Andò tutto bene fino più o meno alla quattordicesima settimana, quando scoprimmo che erano tre femminucce tutte uguali, ma al contrario di me e mia sorella gemella eterozigoti, loro erano monozigote quindi una trigemina monocoriale: le mie gemelle si nutrivano da una sola placenta.
Poco dopo i miei continui dolori alla pancia che era diventata enorme, mi diagnosticarono una malattia della placenta detta anche trasfusione feto fetale: per poter far sopravvivere tutte le bimbe occorreva separare la placenta. Detto, fatto. Mi sottoposi al laser per riuscire a salvare il salvabile, ma purtroppo prima una e più avanti un'altra delle mie creature smise di vivere dentro di me lasciando un vuoto che solo una mamma può comprendere.

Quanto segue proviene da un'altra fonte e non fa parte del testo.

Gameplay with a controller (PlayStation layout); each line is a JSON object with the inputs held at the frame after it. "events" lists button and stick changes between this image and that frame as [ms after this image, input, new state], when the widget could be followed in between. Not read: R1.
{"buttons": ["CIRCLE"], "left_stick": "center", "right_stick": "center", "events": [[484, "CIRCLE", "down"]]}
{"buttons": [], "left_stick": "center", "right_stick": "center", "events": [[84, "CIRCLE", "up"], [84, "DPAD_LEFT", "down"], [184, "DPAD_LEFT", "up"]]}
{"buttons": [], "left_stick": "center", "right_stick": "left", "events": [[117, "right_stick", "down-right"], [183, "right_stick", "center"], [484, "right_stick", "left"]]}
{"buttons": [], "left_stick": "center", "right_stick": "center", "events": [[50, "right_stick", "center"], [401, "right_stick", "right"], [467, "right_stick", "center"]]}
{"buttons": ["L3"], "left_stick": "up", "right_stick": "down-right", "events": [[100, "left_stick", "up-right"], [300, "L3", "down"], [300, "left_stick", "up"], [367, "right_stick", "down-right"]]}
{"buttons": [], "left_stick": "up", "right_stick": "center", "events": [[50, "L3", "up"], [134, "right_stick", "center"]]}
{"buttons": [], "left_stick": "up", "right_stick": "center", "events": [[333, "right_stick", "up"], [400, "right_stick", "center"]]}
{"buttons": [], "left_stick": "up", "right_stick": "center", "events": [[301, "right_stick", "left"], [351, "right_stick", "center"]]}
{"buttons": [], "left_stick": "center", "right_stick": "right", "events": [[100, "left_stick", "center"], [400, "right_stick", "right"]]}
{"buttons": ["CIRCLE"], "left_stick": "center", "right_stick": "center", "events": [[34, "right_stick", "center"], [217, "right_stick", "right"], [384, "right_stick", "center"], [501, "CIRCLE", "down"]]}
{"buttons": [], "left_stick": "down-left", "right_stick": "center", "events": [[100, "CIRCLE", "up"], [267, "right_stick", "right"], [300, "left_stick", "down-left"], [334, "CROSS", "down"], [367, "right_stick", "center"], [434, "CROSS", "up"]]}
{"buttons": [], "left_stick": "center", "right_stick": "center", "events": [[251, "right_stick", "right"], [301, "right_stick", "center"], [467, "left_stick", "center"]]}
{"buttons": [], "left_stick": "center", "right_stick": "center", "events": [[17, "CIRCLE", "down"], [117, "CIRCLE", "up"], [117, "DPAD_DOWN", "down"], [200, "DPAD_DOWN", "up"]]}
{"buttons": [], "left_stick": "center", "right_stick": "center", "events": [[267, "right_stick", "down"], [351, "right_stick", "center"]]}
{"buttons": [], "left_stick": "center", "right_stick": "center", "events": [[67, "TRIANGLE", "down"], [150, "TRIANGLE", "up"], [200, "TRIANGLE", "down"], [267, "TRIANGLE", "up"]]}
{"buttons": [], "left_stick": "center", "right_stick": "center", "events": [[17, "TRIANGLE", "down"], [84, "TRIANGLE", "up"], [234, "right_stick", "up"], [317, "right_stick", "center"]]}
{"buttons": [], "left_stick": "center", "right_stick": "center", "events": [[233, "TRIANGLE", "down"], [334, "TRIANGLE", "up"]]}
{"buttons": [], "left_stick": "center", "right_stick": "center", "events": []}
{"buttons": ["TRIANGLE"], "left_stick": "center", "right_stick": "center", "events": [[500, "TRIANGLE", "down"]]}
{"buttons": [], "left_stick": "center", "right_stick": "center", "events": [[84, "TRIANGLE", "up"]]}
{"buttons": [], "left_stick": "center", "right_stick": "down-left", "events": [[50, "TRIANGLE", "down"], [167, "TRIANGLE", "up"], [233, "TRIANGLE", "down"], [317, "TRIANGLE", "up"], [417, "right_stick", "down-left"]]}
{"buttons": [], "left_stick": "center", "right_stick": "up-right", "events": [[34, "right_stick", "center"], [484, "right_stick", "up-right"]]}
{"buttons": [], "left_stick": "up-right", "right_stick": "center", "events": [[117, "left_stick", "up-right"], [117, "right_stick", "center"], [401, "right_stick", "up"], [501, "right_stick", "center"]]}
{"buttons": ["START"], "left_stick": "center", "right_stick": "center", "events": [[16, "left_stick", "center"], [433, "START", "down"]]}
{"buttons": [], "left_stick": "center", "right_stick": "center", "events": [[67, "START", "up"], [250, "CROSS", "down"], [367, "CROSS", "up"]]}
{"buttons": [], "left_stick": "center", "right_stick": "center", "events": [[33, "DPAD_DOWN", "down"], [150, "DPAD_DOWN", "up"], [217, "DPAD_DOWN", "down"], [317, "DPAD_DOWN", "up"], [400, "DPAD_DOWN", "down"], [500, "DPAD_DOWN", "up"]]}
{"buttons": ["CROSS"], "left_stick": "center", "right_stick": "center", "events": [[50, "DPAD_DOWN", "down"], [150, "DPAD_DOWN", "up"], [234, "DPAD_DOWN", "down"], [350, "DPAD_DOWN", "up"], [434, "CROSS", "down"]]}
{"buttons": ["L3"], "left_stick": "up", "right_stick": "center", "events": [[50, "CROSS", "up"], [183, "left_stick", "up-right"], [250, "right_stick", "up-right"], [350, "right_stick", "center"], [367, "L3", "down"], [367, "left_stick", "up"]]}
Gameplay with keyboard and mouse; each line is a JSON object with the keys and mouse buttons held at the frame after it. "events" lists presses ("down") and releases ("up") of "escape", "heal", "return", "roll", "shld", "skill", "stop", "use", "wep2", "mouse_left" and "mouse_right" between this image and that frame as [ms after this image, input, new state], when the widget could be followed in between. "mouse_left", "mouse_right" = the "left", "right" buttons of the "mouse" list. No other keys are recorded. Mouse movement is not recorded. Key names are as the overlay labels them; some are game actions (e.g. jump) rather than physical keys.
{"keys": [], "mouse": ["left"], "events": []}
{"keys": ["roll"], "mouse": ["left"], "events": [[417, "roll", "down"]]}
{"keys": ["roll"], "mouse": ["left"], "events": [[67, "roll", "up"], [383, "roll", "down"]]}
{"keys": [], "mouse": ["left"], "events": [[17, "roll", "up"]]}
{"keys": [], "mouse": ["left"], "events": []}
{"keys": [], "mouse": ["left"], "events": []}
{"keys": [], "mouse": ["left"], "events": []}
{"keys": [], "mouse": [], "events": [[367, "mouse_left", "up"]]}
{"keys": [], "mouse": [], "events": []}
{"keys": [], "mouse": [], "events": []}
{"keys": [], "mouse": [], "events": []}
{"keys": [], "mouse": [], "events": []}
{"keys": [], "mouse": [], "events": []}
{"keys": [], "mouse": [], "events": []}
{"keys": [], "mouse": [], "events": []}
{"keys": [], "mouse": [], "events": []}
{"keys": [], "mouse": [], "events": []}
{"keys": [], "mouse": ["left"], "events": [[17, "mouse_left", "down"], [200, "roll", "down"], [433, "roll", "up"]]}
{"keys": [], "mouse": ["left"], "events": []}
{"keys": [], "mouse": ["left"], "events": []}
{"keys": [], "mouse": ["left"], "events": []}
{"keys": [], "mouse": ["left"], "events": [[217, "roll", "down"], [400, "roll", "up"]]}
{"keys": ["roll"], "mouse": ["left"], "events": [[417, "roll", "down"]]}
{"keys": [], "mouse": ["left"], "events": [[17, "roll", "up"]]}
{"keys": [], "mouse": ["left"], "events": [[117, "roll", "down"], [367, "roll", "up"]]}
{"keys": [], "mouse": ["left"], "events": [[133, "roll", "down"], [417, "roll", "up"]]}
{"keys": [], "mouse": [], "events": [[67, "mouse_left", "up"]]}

Ho lottato, ho lottato per non cadere e alla trentesima settimana di gestazione la più piccola delle mie bambine, quella più minuscola, è venuta alla luce il giorno di San Benedetto in una calda mattina di luglio: pesava 735 gr. Giovanna Vittoria, così l'abbiamo chiamata, ha lottato con tutte le sue forze dentro a quella incubatrice che le faceva da grembo materno. La nostra guerriera ha sopportato un intervento all'intestino e ne è uscita vittoriosa: il suo nome non l'abbiamo scelto a caso.
Abbiamo aspettato due mesi e mezzo prima di portarla a casa, giorno dopo giorno al suo cospetto a pregare, a sperare, ad amare.
Mai e poi mai io e mio marito dimenticheremo quel periodo della nostra vita, catapultati nel mondo dei prematuri a noi sconosciuto con la realtà che ti passa accanto ogni giorno. Quando devi aspettare, devi assistere a cose che accadono tra quelle mura fatte di dolore, ma anche di speranza grazie al personale del reparto uomini e donne eccezionali.
Ora Giovanna Vittoria ha sei mesi, ma corretti sono quattro. Fa progressi ogni giorno, non sembra nemmeno più lei quel fagottino che pesava poco più di mezzo kg.
La nostra vita è cambiata, ora non ho più paura. Ora so che il Signore ce l'ha lasciata proprio per questo.
Ora non diamo più niente per scontato, ora crediamo ancora di più nei miracoli e ci basta guardarla sorridere per trovare ogni giorno la vera voglia di vivere.